THE PROBLEM.
Reproduce the data below verbatim, everything from the first line down to and including the line that contains "त्यांच्याअंतर्गत". Output nothing beyond that line.

— start EXERCISE MATERIAL —

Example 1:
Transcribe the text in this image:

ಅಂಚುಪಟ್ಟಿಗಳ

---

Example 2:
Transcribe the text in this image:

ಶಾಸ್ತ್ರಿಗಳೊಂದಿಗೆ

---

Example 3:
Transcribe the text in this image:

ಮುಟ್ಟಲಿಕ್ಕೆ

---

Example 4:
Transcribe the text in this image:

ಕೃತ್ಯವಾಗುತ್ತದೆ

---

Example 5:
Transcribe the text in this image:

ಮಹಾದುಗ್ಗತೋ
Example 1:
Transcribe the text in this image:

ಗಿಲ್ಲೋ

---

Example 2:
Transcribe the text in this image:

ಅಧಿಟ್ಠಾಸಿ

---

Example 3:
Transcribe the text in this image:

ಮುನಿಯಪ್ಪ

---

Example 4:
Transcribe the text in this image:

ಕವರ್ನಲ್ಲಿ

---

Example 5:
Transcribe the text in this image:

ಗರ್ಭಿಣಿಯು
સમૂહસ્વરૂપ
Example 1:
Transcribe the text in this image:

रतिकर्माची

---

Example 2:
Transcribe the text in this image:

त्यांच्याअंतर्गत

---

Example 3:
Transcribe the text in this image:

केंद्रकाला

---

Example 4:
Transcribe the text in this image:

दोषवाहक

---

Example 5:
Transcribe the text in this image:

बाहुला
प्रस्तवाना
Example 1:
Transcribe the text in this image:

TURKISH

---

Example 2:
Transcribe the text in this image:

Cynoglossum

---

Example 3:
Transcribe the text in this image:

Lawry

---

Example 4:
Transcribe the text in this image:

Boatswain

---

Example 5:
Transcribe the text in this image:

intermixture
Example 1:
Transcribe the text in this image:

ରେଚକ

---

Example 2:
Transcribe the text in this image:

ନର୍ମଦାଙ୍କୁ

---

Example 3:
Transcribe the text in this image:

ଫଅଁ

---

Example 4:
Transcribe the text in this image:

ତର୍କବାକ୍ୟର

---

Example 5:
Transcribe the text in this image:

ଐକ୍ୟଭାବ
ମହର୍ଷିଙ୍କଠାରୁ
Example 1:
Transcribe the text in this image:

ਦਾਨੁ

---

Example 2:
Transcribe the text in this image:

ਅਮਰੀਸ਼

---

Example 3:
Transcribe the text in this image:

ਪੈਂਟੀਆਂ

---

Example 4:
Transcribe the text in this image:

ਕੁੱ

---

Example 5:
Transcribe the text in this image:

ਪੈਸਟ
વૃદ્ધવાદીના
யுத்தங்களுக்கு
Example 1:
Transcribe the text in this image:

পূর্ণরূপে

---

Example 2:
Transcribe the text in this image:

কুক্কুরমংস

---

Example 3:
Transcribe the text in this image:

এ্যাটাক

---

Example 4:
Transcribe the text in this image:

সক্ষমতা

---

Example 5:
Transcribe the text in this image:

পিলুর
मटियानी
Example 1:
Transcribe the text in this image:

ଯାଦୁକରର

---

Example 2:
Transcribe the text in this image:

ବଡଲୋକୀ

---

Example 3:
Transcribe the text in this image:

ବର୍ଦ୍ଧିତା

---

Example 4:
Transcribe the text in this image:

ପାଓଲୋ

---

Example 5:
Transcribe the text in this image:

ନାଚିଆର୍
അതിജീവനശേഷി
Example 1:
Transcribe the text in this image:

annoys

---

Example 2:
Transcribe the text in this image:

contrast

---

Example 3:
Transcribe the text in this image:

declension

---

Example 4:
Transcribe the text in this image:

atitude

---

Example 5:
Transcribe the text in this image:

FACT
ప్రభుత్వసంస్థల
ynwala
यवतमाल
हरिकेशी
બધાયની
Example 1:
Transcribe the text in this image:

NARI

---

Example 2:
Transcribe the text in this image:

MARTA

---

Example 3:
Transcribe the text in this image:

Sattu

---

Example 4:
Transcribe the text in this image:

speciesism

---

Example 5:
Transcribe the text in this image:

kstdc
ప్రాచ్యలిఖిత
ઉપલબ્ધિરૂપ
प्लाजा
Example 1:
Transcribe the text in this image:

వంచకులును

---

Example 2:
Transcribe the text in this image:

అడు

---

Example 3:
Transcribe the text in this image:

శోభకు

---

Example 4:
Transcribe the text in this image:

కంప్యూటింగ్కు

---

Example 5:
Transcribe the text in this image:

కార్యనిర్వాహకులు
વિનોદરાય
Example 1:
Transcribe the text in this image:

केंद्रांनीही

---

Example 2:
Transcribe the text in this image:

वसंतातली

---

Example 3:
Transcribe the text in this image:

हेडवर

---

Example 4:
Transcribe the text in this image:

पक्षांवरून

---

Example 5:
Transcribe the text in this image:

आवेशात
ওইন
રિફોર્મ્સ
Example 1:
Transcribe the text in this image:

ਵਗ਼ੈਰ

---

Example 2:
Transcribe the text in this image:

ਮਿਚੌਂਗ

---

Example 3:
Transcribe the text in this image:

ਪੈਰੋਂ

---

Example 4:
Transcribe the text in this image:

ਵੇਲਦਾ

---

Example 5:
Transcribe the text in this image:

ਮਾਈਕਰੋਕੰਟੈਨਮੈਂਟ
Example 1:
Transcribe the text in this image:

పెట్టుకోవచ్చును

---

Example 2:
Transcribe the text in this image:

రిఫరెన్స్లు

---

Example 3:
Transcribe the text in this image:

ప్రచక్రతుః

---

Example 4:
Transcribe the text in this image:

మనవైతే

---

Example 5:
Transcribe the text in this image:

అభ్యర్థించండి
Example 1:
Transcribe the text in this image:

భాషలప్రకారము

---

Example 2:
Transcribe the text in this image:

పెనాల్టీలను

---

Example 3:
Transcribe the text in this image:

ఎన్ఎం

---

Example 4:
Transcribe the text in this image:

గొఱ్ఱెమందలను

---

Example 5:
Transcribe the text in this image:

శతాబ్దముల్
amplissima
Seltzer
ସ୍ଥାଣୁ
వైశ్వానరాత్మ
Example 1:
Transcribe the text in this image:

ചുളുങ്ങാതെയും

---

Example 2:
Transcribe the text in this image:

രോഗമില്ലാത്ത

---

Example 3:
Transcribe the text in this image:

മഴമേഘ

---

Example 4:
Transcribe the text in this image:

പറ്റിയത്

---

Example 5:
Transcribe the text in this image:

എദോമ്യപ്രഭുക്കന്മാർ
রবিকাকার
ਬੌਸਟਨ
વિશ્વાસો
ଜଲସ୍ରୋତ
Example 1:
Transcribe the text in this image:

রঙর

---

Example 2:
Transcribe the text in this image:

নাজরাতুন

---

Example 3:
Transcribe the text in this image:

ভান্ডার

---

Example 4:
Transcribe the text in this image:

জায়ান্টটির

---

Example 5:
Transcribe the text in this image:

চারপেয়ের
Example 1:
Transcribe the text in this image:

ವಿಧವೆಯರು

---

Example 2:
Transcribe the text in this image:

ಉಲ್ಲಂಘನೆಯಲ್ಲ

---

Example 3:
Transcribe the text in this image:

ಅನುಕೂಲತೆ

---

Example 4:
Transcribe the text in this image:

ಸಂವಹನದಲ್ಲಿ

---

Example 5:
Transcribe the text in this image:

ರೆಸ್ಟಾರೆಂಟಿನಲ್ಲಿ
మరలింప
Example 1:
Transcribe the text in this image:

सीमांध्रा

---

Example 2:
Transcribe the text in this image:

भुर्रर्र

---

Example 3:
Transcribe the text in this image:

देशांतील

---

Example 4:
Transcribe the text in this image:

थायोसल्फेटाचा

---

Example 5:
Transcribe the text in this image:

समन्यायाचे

— end EXERCISE MATERIAL —

PROBLEM SOLUTION.
Example 1:
Transcribe the text in this image:

ಅಂಚುಪಟ್ಟಿಗಳ

---

Example 2:
Transcribe the text in this image:

ಶಾಸ್ತ್ರಿಗಳೊಂದಿಗೆ

---

Example 3:
Transcribe the text in this image:

ಮುಟ್ಟಲಿಕ್ಕೆ

---

Example 4:
Transcribe the text in this image:

ಕೃತ್ಯವಾಗುತ್ತದೆ

---

Example 5:
Transcribe the text in this image:

ಮಹಾದುಗ್ಗತೋ
Example 1:
Transcribe the text in this image:

ಗಿಲ್ಲೋ

---

Example 2:
Transcribe the text in this image:

ಅಧಿಟ್ಠಾಸಿ

---

Example 3:
Transcribe the text in this image:

ಮುನಿಯಪ್ಪ

---

Example 4:
Transcribe the text in this image:

ಕವರ್ನಲ್ಲಿ

---

Example 5:
Transcribe the text in this image:

ಗರ್ಭಿಣಿಯು
સમૂહસ્વરૂપ
Example 1:
Transcribe the text in this image:

रतिकर्माची

---

Example 2:
Transcribe the text in this image:

त्यांच्याअंतर्गत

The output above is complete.